(Stored data)
----------

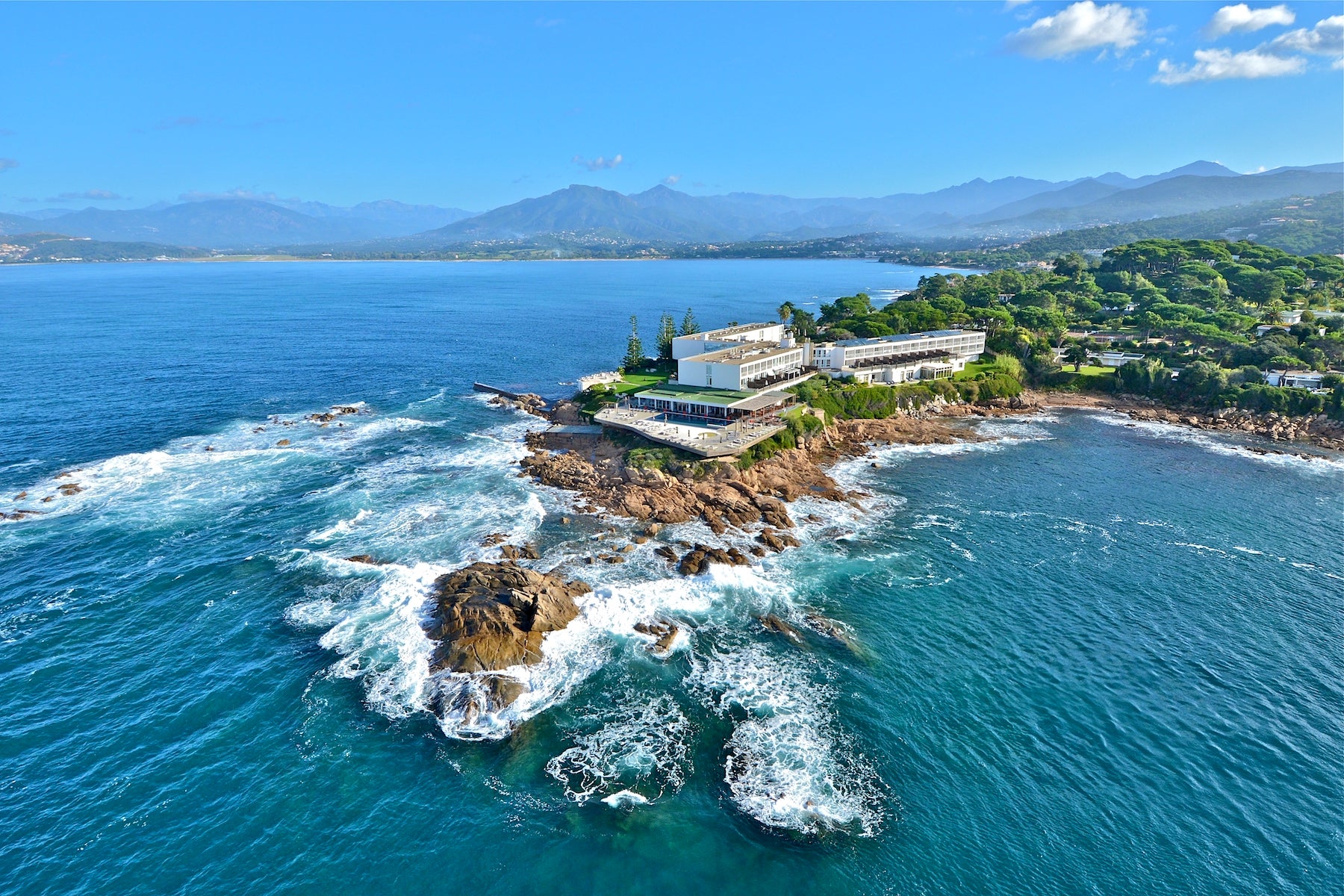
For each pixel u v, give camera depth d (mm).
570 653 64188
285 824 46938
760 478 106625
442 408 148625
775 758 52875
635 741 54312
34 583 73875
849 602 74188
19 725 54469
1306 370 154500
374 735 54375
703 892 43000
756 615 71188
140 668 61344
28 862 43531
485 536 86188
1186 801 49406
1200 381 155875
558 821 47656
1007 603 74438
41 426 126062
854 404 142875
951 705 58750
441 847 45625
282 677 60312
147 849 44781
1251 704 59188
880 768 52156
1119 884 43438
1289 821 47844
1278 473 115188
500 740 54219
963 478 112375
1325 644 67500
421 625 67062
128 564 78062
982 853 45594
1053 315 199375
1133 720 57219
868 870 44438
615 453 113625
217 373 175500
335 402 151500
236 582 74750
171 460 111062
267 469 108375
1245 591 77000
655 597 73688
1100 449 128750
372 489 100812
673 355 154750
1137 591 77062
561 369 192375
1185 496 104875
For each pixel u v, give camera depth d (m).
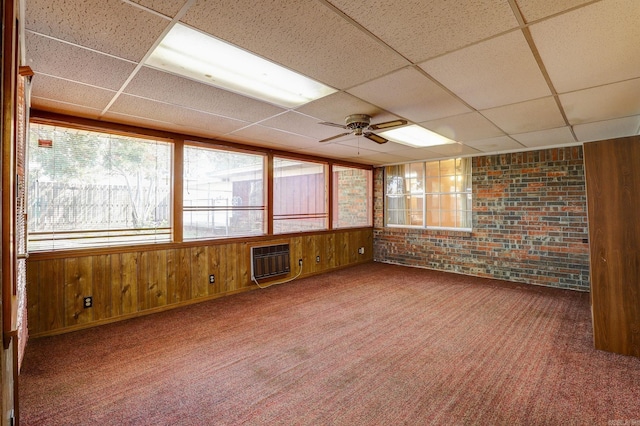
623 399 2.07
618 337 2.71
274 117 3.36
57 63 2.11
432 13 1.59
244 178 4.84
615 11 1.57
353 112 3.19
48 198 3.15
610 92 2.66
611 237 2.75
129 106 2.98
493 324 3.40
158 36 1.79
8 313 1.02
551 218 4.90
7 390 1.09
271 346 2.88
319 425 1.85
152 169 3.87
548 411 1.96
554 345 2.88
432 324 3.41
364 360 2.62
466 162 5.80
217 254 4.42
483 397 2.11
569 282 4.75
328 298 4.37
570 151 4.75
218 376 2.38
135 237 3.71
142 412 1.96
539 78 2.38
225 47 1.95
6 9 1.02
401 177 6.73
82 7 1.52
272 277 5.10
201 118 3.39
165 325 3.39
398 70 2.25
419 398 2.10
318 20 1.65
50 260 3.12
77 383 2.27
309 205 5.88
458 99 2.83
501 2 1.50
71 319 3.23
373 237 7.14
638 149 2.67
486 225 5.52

----------

WORK TO BE COMPLETED - Print the line containing "77 383 2.27", then every line after it through the last line of the records, each exactly as written; nothing else belongs in the answer.

ANSWER TO THIS PROBLEM -
77 383 2.27
309 205 5.88
458 99 2.83
501 2 1.50
71 319 3.23
373 237 7.14
638 149 2.67
486 225 5.52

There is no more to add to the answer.